Hünerbein-Ahlers: Wir halten es mit dem Motto „Global denken, lokal handeln“. Jeder sollte in seinem Bereich aktiv werden. Wir haben nicht nur in Kevelaer heiße Sommer und Starkregenereignisse, sondern weltweit. Natürlich sind auch Bundesregierung und EU gefragt, aber die sitzen das Problem ja aus.

KB: Welche Konsequenzen hätte denn ein Klimanotstand in Kevelaer?

Hünerbein-Ahlers: Der Antrag soll bewirken, dass wir das Ziel Klimaschutz im Auge behalten und unser Handeln daran ausrichten, dort, wo wir Einfluss haben. In diesem Fall als Stadt und als Rat.

Röhr: Es wäre gut, wenn bei Entscheidungen im Rat vorher die Klimamanagerin ihre Einschätzung dazu abgegeben hat – bislang wird neben der Sinnhaftigkeit nur die Bezahlbarkeit geprüft.

KB: Wenn die Stadtverwaltung jede Maßnahme auf ihre Klimafolgen prüfen muss, kommt auf die Mitarbeiter einiges an Arbeit zu.

Röhr: Kevelaer hat eine Klimaschutzmanagerin und wir haben eine Stelle für eine Umweltschutzmanagerin beantragt. Wenn das Personal trotzdem nicht ausreicht, dann muss man jemanden einstellen.

Hünerbein-Ahlers: Wenn man jetzt nichts macht, wird es später viel teurer. Früher sprach man bei Wetterextremen von Jahrhundertereignissen. Heute ist das überhaupt nicht mehr vorhersagbar.

KB: Haben Sie Beispiele, wie der Klimanotstand zum Tragen kommen könnte?
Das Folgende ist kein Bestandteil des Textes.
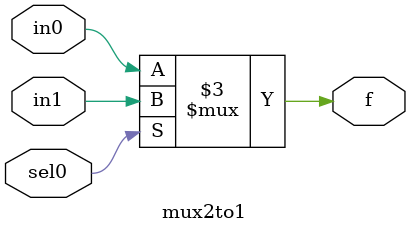
<source format=v>

module mux2to1 (
	input in0,in1,sel0,
	output f);
reg f;
 always @(*)
 begin
	 if(sel0)
		 f = in1;
	 else
		 f = in0;
 end
endmodule

</source>
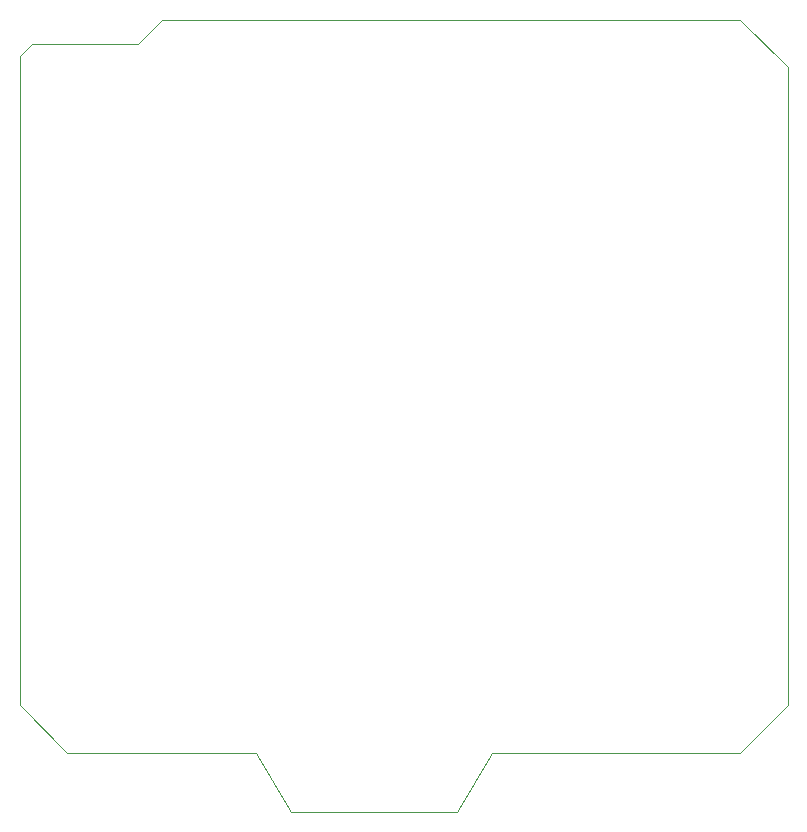
<source format=gbr>
%TF.GenerationSoftware,KiCad,Pcbnew,9.0.0*%
%TF.CreationDate,2025-05-04T18:28:28+01:00*%
%TF.ProjectId,specter,73706563-7465-4722-9e6b-696361645f70,rev?*%
%TF.SameCoordinates,Original*%
%TF.FileFunction,Profile,NP*%
%FSLAX46Y46*%
G04 Gerber Fmt 4.6, Leading zero omitted, Abs format (unit mm)*
G04 Created by KiCad (PCBNEW 9.0.0) date 2025-05-04 18:28:28*
%MOMM*%
%LPD*%
G01*
G04 APERTURE LIST*
%TA.AperFunction,Profile*%
%ADD10C,0.100000*%
%TD*%
G04 APERTURE END LIST*
D10*
X100000000Y-71000000D02*
X100000000Y-126000000D01*
X150000000Y-68000000D02*
X161000000Y-68000000D01*
X100000000Y-71000000D02*
X101000000Y-70000000D01*
X137000000Y-135000000D02*
X140000000Y-130000000D01*
X165000000Y-126000000D02*
X165000000Y-72000000D01*
X110000000Y-70000000D02*
X112000000Y-68000000D01*
X100000000Y-126000000D02*
X104000000Y-130000000D01*
X161000000Y-130000000D02*
X165000000Y-126000000D01*
X165000000Y-72000000D02*
X161000000Y-68000000D01*
X113000000Y-68000000D02*
X150000000Y-68000000D01*
X123000000Y-135000000D02*
X137000000Y-135000000D01*
X112000000Y-68000000D02*
X113000000Y-68000000D01*
X120000000Y-130000000D02*
X123000000Y-135000000D01*
X104000000Y-130000000D02*
X120000000Y-130000000D01*
X101000000Y-70000000D02*
X105000000Y-70000000D01*
X140000000Y-130000000D02*
X161000000Y-130000000D01*
X105000000Y-70000000D02*
X110000000Y-70000000D01*
M02*

</source>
Röhr: Beispielsweise in Form einer effizienten Bauweise städtischer Gebäude, aber auch bei Verkehrskonzepten. Soll das Auto weiter Vorrang haben und die Radfahrer an den Rand gedrückt werden? Ein gutes Beispiel ist die Debatte um das kostenlose Kurzzeitparken, die „Brötchentaste“, die es in Kevelaer nicht gibt. Muss man wirklich zum Bäcker mit dem Auto fahren? Uns ist wichtig, dass diese Entscheidungen von Fachleuten geprüft werden. Wenn wir die Innenstadt für Autos sperren, ist das infolge der Umwege für das Klima vielleicht sogar schädlich? Das kann ich als ehrenamtliches Ratsmitglied nicht selbst beurteilen.

Hünerbein-Ahlers: In Keylaer entsteht eine energieautarke Klimaschutzsiedlung. Eine ähnliche Bauweise könnte man auch auf städtischen Grundstücken vorschreiben. Andere Städte haben Straßen zu Einbahnstraßen gemacht und eine Spur zu Radwegen. Wir müssen das Rad ja nicht neu erfinden.
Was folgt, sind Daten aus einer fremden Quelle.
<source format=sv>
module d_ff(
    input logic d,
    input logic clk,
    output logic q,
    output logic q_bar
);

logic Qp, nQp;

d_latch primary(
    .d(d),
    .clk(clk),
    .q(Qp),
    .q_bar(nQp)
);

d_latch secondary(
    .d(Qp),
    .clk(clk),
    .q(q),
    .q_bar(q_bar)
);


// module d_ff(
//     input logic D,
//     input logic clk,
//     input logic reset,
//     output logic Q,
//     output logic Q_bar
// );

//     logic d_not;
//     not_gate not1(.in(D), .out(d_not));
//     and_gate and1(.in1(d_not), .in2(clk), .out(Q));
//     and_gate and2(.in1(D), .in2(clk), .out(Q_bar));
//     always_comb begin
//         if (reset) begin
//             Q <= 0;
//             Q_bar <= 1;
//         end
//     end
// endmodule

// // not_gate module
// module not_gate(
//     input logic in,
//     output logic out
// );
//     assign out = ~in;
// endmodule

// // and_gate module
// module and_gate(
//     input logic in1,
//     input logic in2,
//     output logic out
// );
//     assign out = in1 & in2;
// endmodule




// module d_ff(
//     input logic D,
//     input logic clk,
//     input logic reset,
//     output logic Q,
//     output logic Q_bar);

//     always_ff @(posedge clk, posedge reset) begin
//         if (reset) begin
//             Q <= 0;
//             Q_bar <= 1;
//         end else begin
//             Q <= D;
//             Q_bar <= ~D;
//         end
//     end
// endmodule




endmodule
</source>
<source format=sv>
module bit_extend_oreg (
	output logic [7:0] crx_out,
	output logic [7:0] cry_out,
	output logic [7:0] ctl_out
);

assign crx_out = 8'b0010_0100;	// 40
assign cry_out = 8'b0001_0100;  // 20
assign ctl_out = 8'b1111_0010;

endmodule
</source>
Röhr: Bei der Straßenplanung könnte die Stadt die Vernetzung von Grünstreifen berücksichtigen, denn nur dann haben sie ökologisch einen Sinn.

Hünerbein-Ahlers: Im Betriebsausschuss wurde über E-Bürgerbusse diskutiert. Das Problem ist, dass die dann zu schwer würden und Fahrer mit Pkw-Führerschein sie nicht mehr fahren dürften. Aber es ist zumindest drüber nachgedacht worden – darum geht es uns. Außerdem wollen wir die Menschen für die Dringlichkeit sensibilisieren, denn auch jeder Bürger kann natürlich etwas tun.

KB: Sie haben es selbst angesprochen: In Kevelaer passiert doch schon viel für den Klimaschutz. Braucht es da den Klimanotstand?

Hünerbein-Ahlers: In Kevelaer wurden viele gute Sachen auf den Weg gebracht oder sind schon erfolgt. Mit dem Antrag wollen wir diesen Weg weitergehen, das Ziel im Auge behalten. Und wir zeigen den jungen Leuten damit: Wir nehmen euch ernst! Darum ist unsere Bitte an alle Fraktionen im Rat, dem Antrag zuzustimmen.